To minimise the pavilions’ footprint and therefore resources used, planning uses the circulation space through the pavilion as the circulation space that would typically serve a ‘bathroom’ separately. The bathroom here is deconstructed allowing each element to be celebrated individually, bathed in natural light and views, while providing a unique spatial experience.

The exterior timber cladding is charred (Shou Sugi Ban) Red Ironbark, referencing the significance of fire in the bush context, while also increasing the longevity of the timber and ensuring the pavilions are visually discreet. A recessive backdrop to the natural vegetation and stunning, filtered water views is created.

Venturing inside, the guest is bathed in the warmth of Tasmanian timbers and presented with the water views for the first time. Offcuts of Tasmanian oak, Blackwood joinery and the only plywood to be manufactured locally, emphasise a Tasmanian experience. The modest budget led to utilitarian and common materials being reimagined and celebrated. Examples include the use of the only Tasmanian-made structural plywood for floors and ceilings, and offcuts of solid Tasmanian Oak applied in a random configuration to the walls with different thicknesses, producing beautiful qualities and shadowing as the light shifts.


So as not to detract from the stunning views, all condiments, refreshments, mirrors, accessories and luxury items typically associated with reputable resorts, are strategically hidden behind carefully detailed cupboard doors that appear as part of the wall – adding to the sense of discovery. The doors are fabricated from the same timber cladding as the walls so as not to interrupt the fluid forms and to ensure all distracting ‘clutter’ is hidden away – heightening the immersive experience in the landscape.

Cladding and flooring prototypes with various eco-stains were produced to test and ensure the Oak would complement the featured, but sparingly used, specialty timber, Tasmanian Blackwood. Liminal carefully managed the budgetary constraints by predominantly using reimagined economical materials. This allowed for the selection of higher-end materials and detailing where it mattered most to emphasise drama and experiential delight, such as the curved glass and netted balustrading.

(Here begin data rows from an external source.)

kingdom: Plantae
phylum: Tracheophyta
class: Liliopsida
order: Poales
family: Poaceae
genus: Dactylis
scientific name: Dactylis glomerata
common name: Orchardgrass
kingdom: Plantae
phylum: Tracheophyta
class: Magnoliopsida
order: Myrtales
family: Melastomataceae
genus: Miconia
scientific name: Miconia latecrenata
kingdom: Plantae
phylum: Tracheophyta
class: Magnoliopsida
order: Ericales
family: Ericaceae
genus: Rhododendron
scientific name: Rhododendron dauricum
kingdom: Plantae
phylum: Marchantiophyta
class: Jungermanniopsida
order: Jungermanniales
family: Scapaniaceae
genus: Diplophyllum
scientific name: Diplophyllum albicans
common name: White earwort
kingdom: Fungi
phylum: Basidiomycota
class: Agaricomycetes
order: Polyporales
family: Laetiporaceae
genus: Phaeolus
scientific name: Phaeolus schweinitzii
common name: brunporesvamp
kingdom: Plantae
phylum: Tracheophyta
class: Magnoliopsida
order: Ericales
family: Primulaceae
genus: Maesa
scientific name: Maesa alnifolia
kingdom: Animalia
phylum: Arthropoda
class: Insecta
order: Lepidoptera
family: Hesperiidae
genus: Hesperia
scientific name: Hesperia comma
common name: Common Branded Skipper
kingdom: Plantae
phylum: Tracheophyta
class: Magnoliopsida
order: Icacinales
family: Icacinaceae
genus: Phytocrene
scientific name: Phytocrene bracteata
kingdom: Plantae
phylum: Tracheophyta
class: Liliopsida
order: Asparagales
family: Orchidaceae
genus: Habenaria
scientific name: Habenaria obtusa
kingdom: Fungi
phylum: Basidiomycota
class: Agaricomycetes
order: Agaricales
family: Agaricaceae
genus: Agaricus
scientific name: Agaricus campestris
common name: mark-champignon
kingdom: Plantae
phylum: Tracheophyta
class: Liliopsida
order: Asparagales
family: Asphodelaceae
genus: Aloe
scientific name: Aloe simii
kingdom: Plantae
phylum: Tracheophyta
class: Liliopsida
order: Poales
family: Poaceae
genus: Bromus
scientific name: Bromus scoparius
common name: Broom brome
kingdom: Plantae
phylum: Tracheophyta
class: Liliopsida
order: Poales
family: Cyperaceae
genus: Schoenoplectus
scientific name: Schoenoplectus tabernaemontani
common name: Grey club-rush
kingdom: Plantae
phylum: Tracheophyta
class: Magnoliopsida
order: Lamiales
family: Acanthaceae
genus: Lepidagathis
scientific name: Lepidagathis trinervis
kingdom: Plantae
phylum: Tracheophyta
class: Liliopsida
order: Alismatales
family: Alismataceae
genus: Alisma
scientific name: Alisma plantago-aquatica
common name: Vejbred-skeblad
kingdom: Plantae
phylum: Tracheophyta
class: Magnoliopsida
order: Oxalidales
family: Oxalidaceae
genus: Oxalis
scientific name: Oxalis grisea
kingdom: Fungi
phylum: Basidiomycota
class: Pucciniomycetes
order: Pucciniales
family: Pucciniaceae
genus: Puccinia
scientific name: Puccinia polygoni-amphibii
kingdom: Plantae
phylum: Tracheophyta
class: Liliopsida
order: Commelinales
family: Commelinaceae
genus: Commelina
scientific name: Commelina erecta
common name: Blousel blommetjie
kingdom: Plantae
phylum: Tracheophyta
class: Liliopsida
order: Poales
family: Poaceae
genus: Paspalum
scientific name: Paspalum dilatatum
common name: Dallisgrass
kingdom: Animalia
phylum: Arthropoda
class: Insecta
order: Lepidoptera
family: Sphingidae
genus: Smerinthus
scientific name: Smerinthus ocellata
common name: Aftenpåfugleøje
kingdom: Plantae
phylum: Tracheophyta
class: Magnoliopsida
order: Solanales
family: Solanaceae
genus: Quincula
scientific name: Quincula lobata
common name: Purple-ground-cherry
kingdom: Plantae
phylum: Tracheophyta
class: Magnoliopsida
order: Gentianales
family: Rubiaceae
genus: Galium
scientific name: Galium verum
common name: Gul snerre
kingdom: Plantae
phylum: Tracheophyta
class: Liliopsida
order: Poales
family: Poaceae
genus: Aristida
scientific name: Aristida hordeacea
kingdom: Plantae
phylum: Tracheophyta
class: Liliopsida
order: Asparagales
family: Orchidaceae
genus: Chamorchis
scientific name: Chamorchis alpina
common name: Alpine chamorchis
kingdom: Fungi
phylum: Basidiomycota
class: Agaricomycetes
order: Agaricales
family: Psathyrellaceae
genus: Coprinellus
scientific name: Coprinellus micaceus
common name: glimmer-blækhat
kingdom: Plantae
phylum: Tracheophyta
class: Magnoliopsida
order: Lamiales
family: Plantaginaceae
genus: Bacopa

The furniture was also designed by Liminal and locally made – continuing the Tasmanian immersion, connecting to context and place. Each individual piece of the ‘pebble’ sofa suite, including a chaise lounge, a single seater and ottoman has been specifically designed to work together in multiple configurations depending on the guest’s mood, whether it’s lying, gazing, reading, watching TV, sitting or playing board games, using the ottoman as the table. Designed to move around, concealed ‘feet’ treatment prevents scratching surfaces, resolving details with the same rigour applied to the design of the pavilions.

The generous decks allow for outdoor immersion. An experiential highlight is the netted, hammock-like balustrades. Recognising the desire to retain views that a standard balustrade would interrupt, Liminal devised the unique solution that provides a novel opportunity for relaxing and enjoying the incredible setting.

A rigorous site construction management plan was devised to minimise disturbance to the flora and fauna habitats. The pavilions were prefabricated off site, assembled in modules to be carried into site by hand, as no cranes, large machines or heavy vehicles could gain access to the individual pavilions’ sites. All materials, pre-fabricated modules and tools were carried in small trollies or by hand.

During construction, Liminal invested considerable time on site working with the builders, resolving details to ensure the design intent was retained and the craftsmanship was fully realised through the expression of the interiors and exteriors. The absence of right angles combined with curved forms, meant that the builders’ skills were challenged. The skill of the builders to achieve the meticulous detailing required, reminds us of what true craftsmanship is.